Actors John Hannah and David Oakes, who play Yun Ling’s family friend Magnus and Frederik respectively, reveal their characters are British instead of South African, as detailed in the book.
“The South African strand is something that Magnus’ character explores in the book but it feels separate to Yun Ling’s adventure, her narrative. So I think by removing the South African (storyline), you don’t lose any of that central spine,” Oakes reasons.
“I think it’s a shame. One of the nicest things about the novel is that Twan Eng gets to bring his new hometown into it as well (the author currently resides in Cape Town). But it also means if people watch the film first, they can read the book and have something extra (to discover).” Oakes says.
The director adds the film is faithful to the book in spirit: “With every adaptation I do, I try to find the spirit of, not just the book, but the writer itself.
“Whenever we have to deviate from the narrative of the story, whether it’s because of time or location issues, I think in terms of how Twan Eng would think and how the story would flow.”
While changes are inevitable when it comes to adaptations, there is one thing the author says he will not compromise on: “The title. You’ve seen some productions where they’ve completely changed the title of the book and it transforms the very focus of the book itself.
“So the fact that they retained the title gave me a sense of assurance. That they understood what the soul of the book was.”

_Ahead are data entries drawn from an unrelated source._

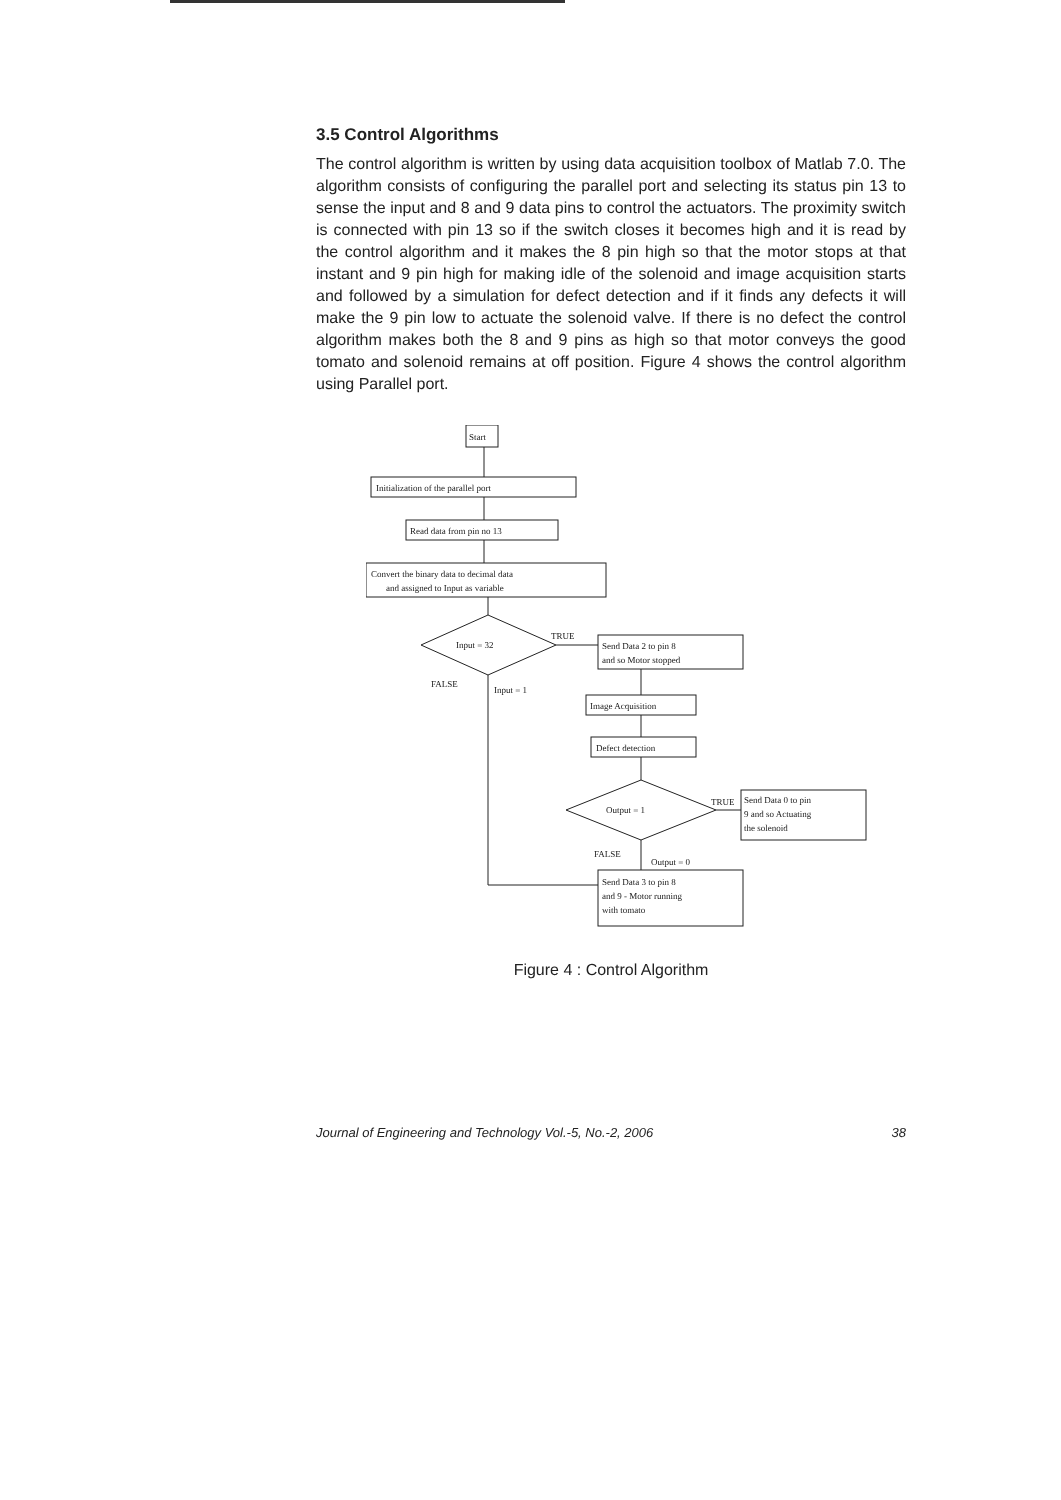3.5 Control Algorithms
The control algorithm is written by using data acquisition toolbox of Matlab 7.0. The algorithm consists of configuring the parallel port and selecting its status pin 13 to sense the input and 8 and 9 data pins to control the actuators. The proximity switch is connected with pin 13 so if the switch closes it becomes high and it is read by the control algorithm and it makes the 8 pin high so that the motor stops at that instant and 9 pin high for making idle of the solenoid and image acquisition starts and followed by a simulation for defect detection and if it finds any defects it will make the 9 pin low to actuate the solenoid valve. If there is no defect the control algorithm makes both the 8 and 9 pins as high so that motor conveys the good tomato and solenoid remains at off position. Figure 4 shows the control algorithm using Parallel port.
Start
Initialization of the parallel port
Read data from pin no 13
Convert the binary data to decimal data
and assigned to Input as variable
Input = 32
TRUE
Send Data 2 to pin 8
and so Motor stopped
FALSE
Input = 1
Image Acquisition
Defect detection
Output = 1
TRUE
Send Data 0 to pin
9 and so Actuating
the solenoid
FALSE
Output = 0
Send Data 3 to pin 8
and 9 - Motor running
with tomato
Figure 4 : Control Algorithm
Journal of Engineering and Technology Vol.-5, No.-2, 2006 38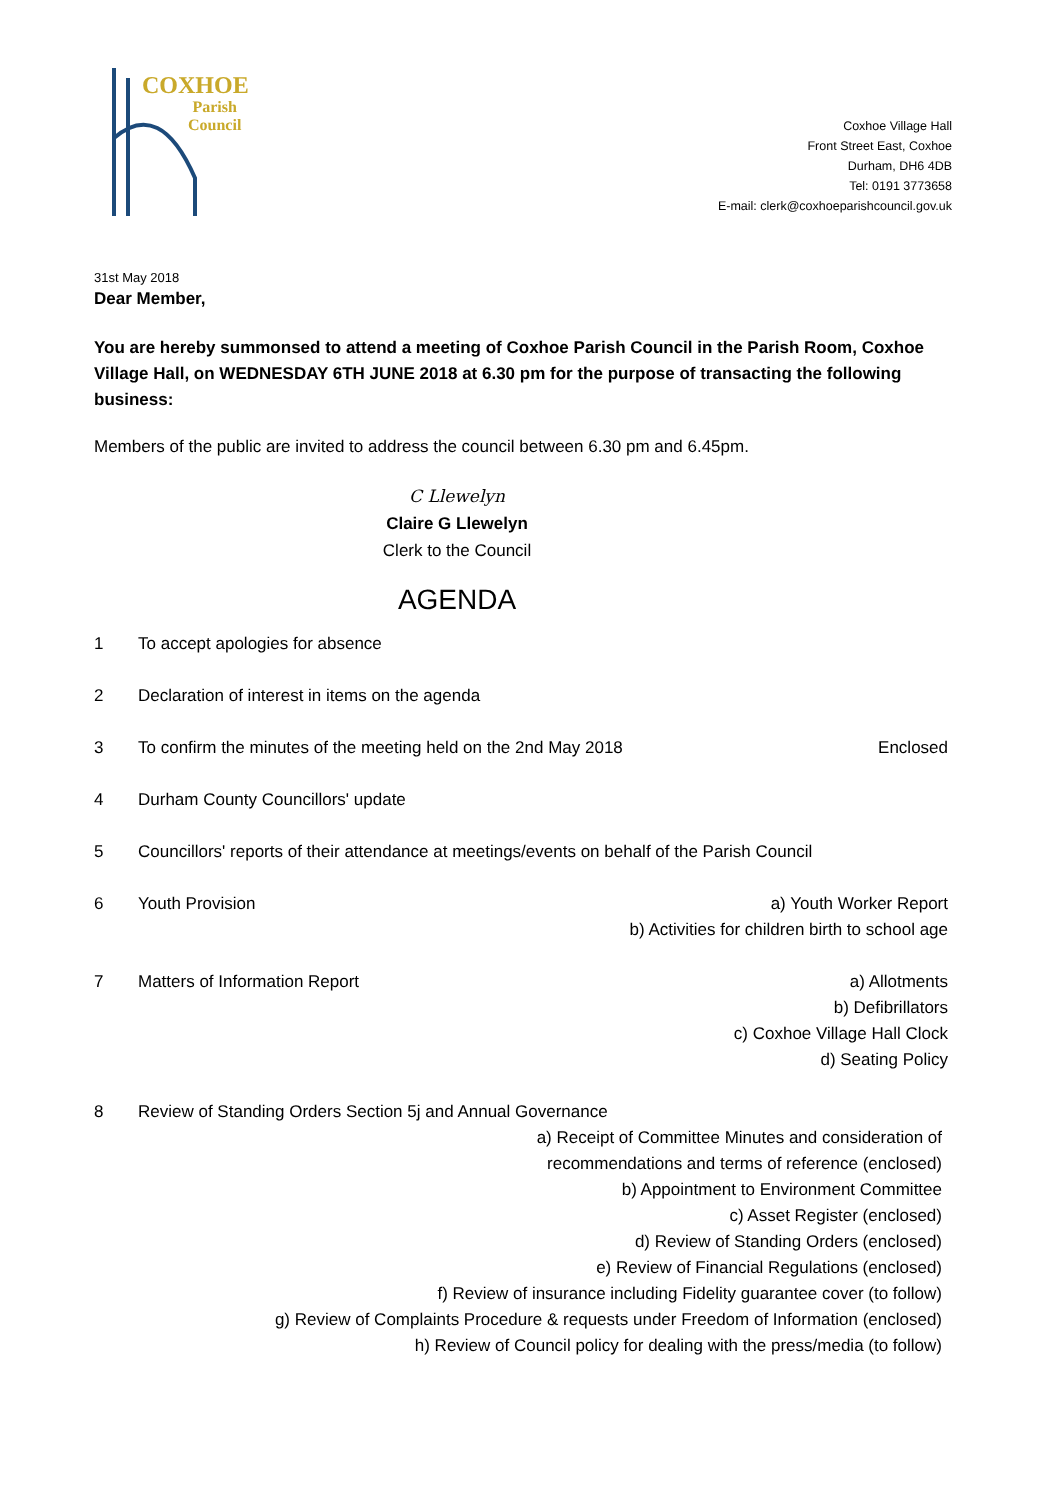COXHOE
Parish
Council
Coxhoe Village Hall
Front Street East, Coxhoe
Durham, DH6 4DB
Tel: 0191 3773658
E-mail: clerk@coxhoeparishcouncil.gov.uk
31st May 2018
Dear Member,
You are hereby summonsed to attend a meeting of Coxhoe Parish Council in the Parish Room, Coxhoe Village Hall, on WEDNESDAY 6TH JUNE 2018 at 6.30 pm for the purpose of transacting the following business:
Members of the public are invited to address the council between 6.30 pm and 6.45pm.
C Llewelyn
Claire G Llewelyn
Clerk to the Council
AGENDA
1 To accept apologies for absence
2 Declaration of interest in items on the agenda
3 To confirm the minutes of the meeting held on the 2nd May 2018 Enclosed
4 Durham County Councillors' update
5 Councillors' reports of their attendance at meetings/events on behalf of the Parish Council
6 Youth Provision a) Youth Worker Report
b) Activities for children birth to school age
7 Matters of Information Report a) Allotments
b) Defibrillators
c) Coxhoe Village Hall Clock
d) Seating Policy
8 Review of Standing Orders Section 5j and Annual Governance
a) Receipt of Committee Minutes and consideration of
recommendations and terms of reference (enclosed)
b) Appointment to Environment Committee
c) Asset Register (enclosed)
d) Review of Standing Orders (enclosed)
e) Review of Financial Regulations (enclosed)
f) Review of insurance including Fidelity guarantee cover (to follow)
g) Review of Complaints Procedure & requests under Freedom of Information (enclosed)
h) Review of Council policy for dealing with the press/media (to follow)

Speaking of change, Japanese actor Hiroshi Abe, who plays Aritomo, had to speak in a language he’s not familiar with in the film.
“About 90% of this movie is in English, so it’s hard for me. But it’s a relief that the director told me to speak English the way a Japanese would speak it, unlike in some Hollywood movies where I was asked to speak English with an American accent,” Abe, 54, shares.
Malaysian actress Lee Sinje also has her work cut out for her, playing Yun Ling who witnessed the brutalities of war at a Japanese internment camp.
Lee, 42, says: “We haven’t shot those scenes yet (at the internment camp) but I can already get a sense of how hard it will be through the script.
“The director showed me a model of the camp one day and I was so shocked. I said, ‘Are you sure this is where I sleep? There’s no room at all!’ ”
Lee says while she didn’t speak to real-life prisoners of war, she immersed herself in the role by watching various documentaries depicting their suffering.
The critically-acclaimed actress, who shot to fame through the 2002 horror flick The Eye, says she’s thrilled to be a part of the project.
“I’m a Malaysian actress based in Taiwan and Hong Kong. I’ve only acted in a Malaysian movie once about 10 years ago. I’ve always looked forward to working here again because I want to act as a Malaysian, someone I most relate to.”